■ Task to complete
Edit the article on Java networking from "When building networked" to "just carries bytes.", replacing "stream of bytes" with "sequence of bytes".

■ Source extract

== == ==

When building networked applications in Java, it helps to understand how TCP, HTTP, Netty, and gRPC fit together. This article walks through the layers of the stack, how request/response boundaries work, and how frameworks like Netty and gRPC help you build fast systems without wrestling with raw bytes.

Transport Layer

At its core, TCP (Transmission Control Protocol) is a reliable, ordered stream of bytes. Thinking about a TCP connection is easy if you imagine it as two pipes: one from the client to the server and one from the server back to the client. Each pipe just carries bytes.

TCP does NOT know about request or response boundaries. It delivers bytes in order, and it takes care of retransmissions, acknowledgements, and flow control so you do not have to. Following our pipe analogy, when you read from a TCP connection, imagine placing a bucket under the pipe; bytes drip in and you accumulate them until you have enough to parse a complete message. That "enough" part is defined by the protocol on top of TCP, not by TCP itself.

== == ==

■ Records supplied
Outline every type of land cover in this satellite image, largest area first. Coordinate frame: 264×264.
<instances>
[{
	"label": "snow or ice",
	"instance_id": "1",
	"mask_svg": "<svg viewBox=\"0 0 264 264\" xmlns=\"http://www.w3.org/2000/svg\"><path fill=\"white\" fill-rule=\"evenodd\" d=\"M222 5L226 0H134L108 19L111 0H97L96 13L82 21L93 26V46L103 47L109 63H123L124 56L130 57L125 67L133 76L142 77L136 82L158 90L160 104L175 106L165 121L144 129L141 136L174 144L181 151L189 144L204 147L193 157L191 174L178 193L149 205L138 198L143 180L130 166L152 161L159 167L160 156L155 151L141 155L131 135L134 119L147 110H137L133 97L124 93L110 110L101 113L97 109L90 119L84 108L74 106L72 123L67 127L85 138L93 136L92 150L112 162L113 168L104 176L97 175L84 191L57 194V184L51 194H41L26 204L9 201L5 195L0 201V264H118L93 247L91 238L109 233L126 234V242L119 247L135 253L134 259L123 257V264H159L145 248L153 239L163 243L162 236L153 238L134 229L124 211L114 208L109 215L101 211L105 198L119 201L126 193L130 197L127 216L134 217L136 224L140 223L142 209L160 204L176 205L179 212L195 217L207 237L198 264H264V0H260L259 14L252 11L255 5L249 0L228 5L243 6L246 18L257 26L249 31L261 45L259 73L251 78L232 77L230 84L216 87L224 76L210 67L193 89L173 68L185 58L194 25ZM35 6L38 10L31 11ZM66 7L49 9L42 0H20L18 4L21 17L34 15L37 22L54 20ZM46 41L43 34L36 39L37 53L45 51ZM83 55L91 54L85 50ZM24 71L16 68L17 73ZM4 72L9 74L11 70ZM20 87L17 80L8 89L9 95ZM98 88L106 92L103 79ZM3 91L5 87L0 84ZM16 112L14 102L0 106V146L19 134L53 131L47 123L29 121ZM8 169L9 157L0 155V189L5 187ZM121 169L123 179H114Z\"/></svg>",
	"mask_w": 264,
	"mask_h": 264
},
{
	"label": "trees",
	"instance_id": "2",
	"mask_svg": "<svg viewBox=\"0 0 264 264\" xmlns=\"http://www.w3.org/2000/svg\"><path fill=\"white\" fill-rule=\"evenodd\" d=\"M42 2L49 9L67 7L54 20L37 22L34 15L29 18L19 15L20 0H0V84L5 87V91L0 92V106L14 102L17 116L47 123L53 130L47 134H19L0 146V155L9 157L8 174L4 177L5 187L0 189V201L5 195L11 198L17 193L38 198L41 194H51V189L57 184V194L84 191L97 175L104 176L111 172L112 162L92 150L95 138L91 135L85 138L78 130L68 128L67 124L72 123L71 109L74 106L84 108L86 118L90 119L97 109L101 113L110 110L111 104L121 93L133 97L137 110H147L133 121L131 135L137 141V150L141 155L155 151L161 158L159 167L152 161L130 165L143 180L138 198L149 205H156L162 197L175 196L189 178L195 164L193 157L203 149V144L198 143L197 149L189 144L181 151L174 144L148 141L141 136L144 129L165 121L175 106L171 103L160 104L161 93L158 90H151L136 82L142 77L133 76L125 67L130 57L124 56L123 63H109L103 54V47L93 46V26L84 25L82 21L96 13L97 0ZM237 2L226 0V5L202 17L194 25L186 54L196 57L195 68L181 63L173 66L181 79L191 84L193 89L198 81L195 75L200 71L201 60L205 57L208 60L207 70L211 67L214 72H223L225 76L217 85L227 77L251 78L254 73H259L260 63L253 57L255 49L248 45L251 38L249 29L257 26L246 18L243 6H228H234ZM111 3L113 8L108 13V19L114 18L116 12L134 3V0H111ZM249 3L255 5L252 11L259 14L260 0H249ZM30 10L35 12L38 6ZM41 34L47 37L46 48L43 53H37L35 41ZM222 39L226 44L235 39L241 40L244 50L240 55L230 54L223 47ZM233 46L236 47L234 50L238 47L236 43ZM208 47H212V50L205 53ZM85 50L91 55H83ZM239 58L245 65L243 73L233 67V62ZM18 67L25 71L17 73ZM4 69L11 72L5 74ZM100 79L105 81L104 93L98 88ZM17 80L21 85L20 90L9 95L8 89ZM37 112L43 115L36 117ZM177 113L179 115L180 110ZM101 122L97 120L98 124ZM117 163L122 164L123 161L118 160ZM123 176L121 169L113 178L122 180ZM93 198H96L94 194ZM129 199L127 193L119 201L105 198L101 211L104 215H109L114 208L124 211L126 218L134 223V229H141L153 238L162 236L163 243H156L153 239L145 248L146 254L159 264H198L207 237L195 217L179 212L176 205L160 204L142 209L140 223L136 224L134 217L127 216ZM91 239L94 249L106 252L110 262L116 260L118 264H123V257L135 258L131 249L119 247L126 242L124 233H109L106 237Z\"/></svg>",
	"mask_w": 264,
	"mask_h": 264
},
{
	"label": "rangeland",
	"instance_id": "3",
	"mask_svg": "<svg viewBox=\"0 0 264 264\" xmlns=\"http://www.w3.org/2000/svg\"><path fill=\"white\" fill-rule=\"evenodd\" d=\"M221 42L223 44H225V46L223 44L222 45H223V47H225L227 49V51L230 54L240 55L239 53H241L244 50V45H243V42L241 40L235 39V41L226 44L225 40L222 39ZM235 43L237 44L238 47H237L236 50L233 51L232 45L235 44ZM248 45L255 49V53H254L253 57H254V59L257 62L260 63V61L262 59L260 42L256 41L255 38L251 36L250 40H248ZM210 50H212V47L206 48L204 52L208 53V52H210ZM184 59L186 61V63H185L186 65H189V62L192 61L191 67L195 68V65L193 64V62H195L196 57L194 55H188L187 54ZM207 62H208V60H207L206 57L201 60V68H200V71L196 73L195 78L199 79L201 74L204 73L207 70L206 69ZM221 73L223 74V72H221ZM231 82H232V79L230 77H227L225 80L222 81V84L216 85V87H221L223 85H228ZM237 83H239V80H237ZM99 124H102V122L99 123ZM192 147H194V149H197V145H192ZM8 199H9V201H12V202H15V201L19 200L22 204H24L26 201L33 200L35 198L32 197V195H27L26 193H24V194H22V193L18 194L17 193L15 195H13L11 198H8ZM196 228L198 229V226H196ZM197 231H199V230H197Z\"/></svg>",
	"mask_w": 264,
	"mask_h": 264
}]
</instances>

== == ==

■ Complete answer
When building networked applications in Java, it helps to understand how TCP, HTTP, Netty, and gRPC fit together. This article walks through the layers of the stack, how request/response boundaries work, and how frameworks like Netty and gRPC help you build fast systems without wrestling with raw bytes.

Transport Layer

At its core, TCP (Transmission Control Protocol) is a reliable, ordered sequence of bytes. Thinking about a TCP connection is easy if you imagine it as two pipes: one from the client to the server and one from the server back to the client. Each pipe just carries bytes.